Boost also support hexadecimal escapes. You can use \x{FFFF}
to insert a Unicode character. The euro currency sign occupies Unicode code point U+20AC. If you cannot type it on your keyboard, you can insert it into the replacement text with \x{20AC}
. For the 127 ASCII characters, you can use \x00
through \x7F
. If you are using Boost with 8-bit character strings, you can also use \x80
through \xFF
to insert characters from those 8-bit code pages.
Python does not support hexadecimal escapes in the replacement text syntax, even though it supports \xFF
and \uFFFF
in string constants.
Regex Syntax versus String Syntax
Many programming languages support escapes for non-printable characters in their syntax for literal strings in source code. Then such escapes are translated by the compiler into their actual characters before the string is passed to the search-and-replace function. If the search-and-replace function does not support the same escapes, this can cause an apparent difference in behavior when a regex is specified as a literal string in source code compared with a regex that is read from a file or received from user input. For example, JavaScript’s string.replace()

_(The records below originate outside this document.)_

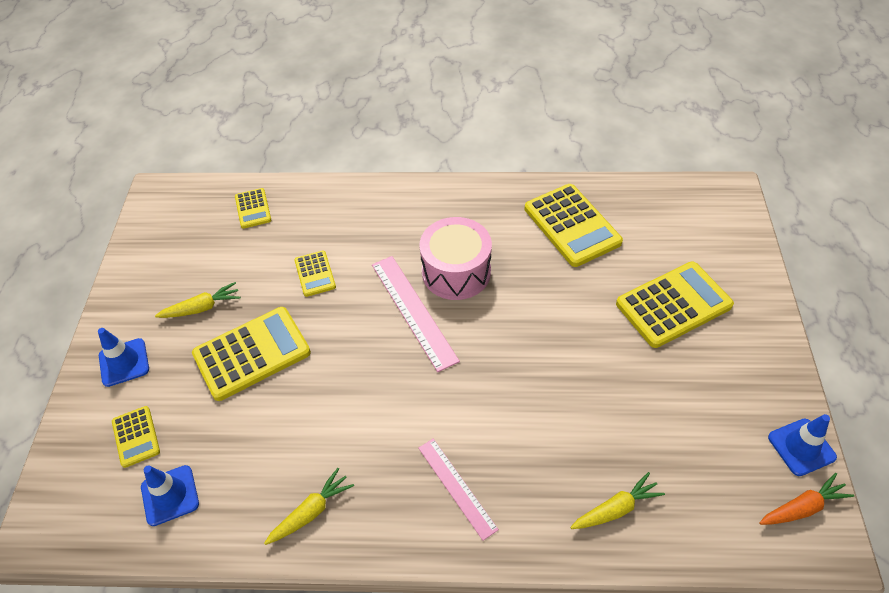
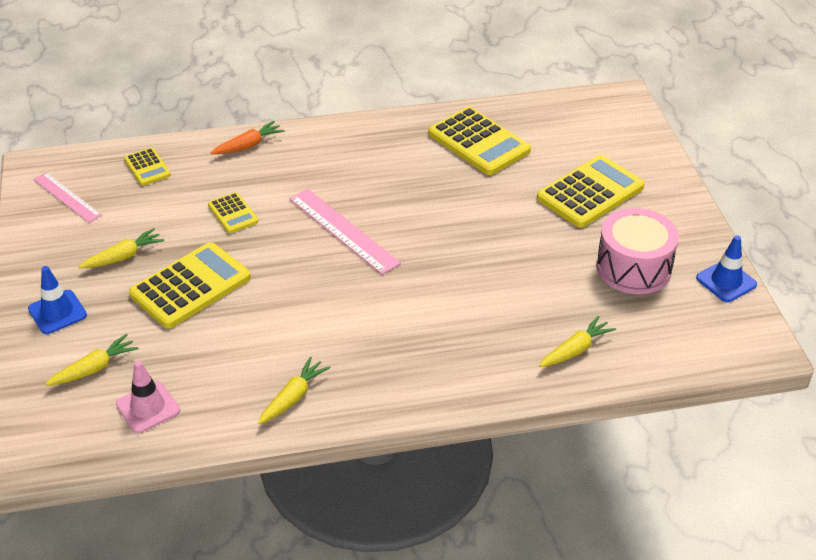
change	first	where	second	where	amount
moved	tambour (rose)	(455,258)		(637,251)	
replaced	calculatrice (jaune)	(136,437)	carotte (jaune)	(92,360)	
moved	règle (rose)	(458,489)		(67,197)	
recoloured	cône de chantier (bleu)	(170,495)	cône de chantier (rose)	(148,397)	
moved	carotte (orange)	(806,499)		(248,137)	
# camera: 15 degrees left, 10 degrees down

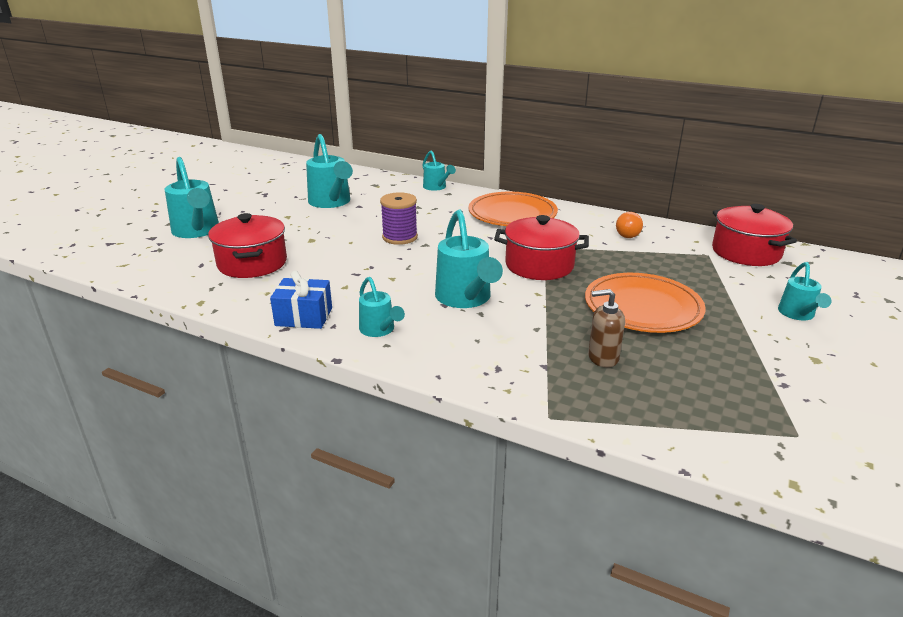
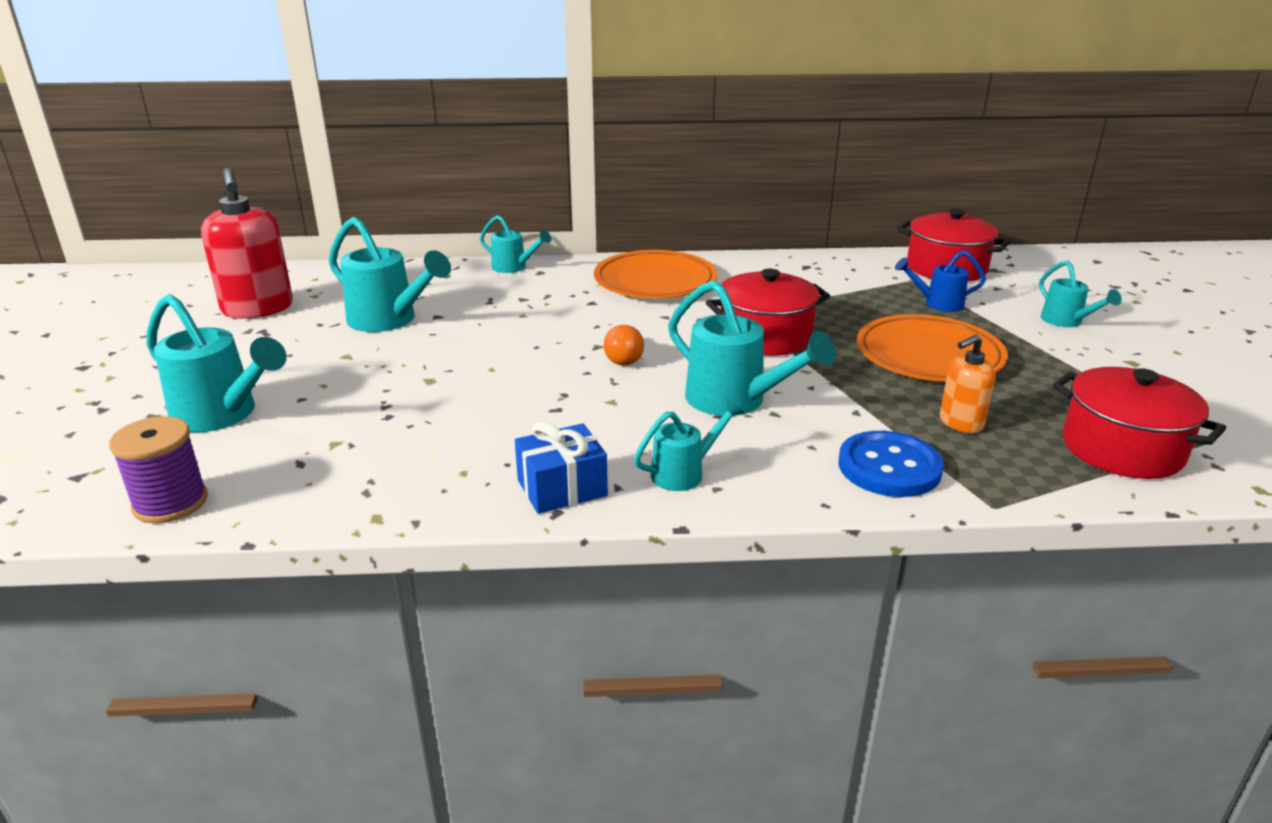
change	first	where	second	where	amount
moved	bobine (violet)	(399,218)		(158,469)	
moved	ampoule (orange)	(629,225)		(624,345)	
moved	marmite (rouge)	(247,245)		(1139,423)	
turned	arrosoir (turquoise)	(382,307)		(689,445)	60 degrees counterclockwise
recoloured	distributeur de savon (marron)	(606,328)	distributeur de savon (orange)	(968,383)	
added			distributeur de savon (rouge)	(247,243)	
added			arrosoir (bleu)	(940,281)	
added			bouton (bleu)	(891,464)	
# camera: 30 degrees left, 0 degrees up

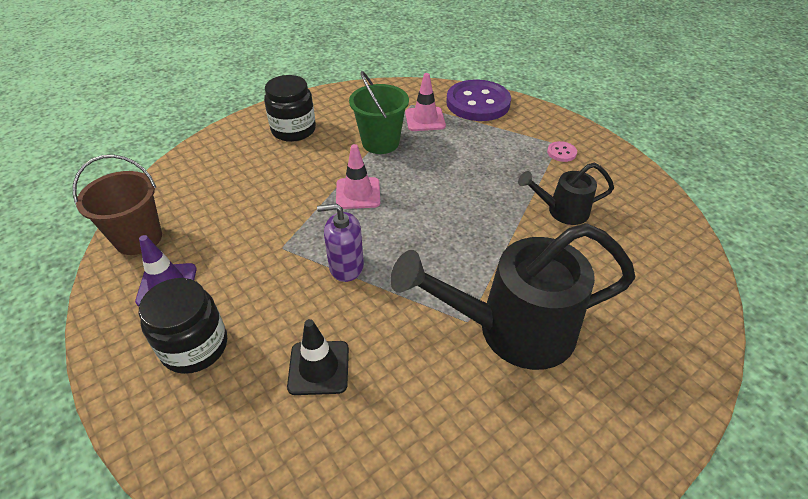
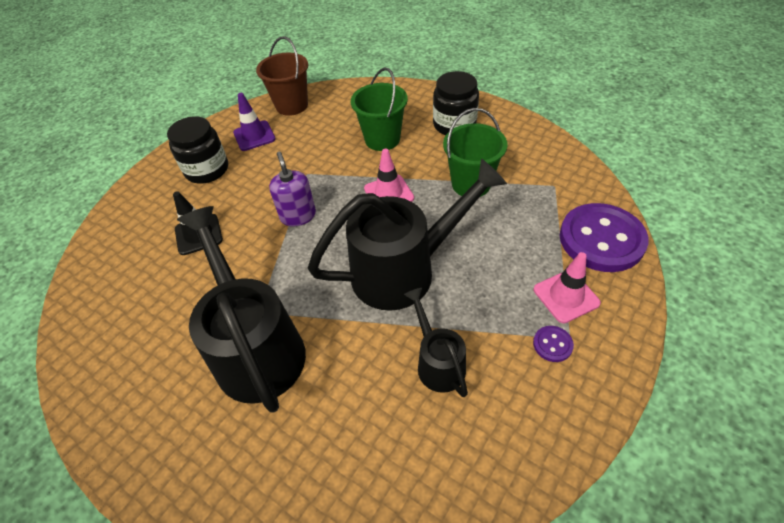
change	first	where	second	where	amount
moved	cône de chantier (rose)	(425,102)		(567,287)	
recoloured	bouton (rose)	(562,151)	bouton (violet)	(553,344)	
added			seau (vert)	(379,109)	
added			arrosoir (noir)	(407,235)	
# camera: 75 degrees right, 5 degrees up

function does not support any of these escapes. But the JavaScript language does support escapes like \n
, \x0A
, and \u000A
in string literals. So when developing an application in JavaScript, \n
is only interpreted as a newline when you add the replacement text as a string literal to your source code. Then the JavaScript interpreter then translates \n
and the string.replace()
function sees an actual newline character. If your code reads the same replacement text from a file, then string.replace()
function sees \n
, which it treats as a literal backslash and a literal n.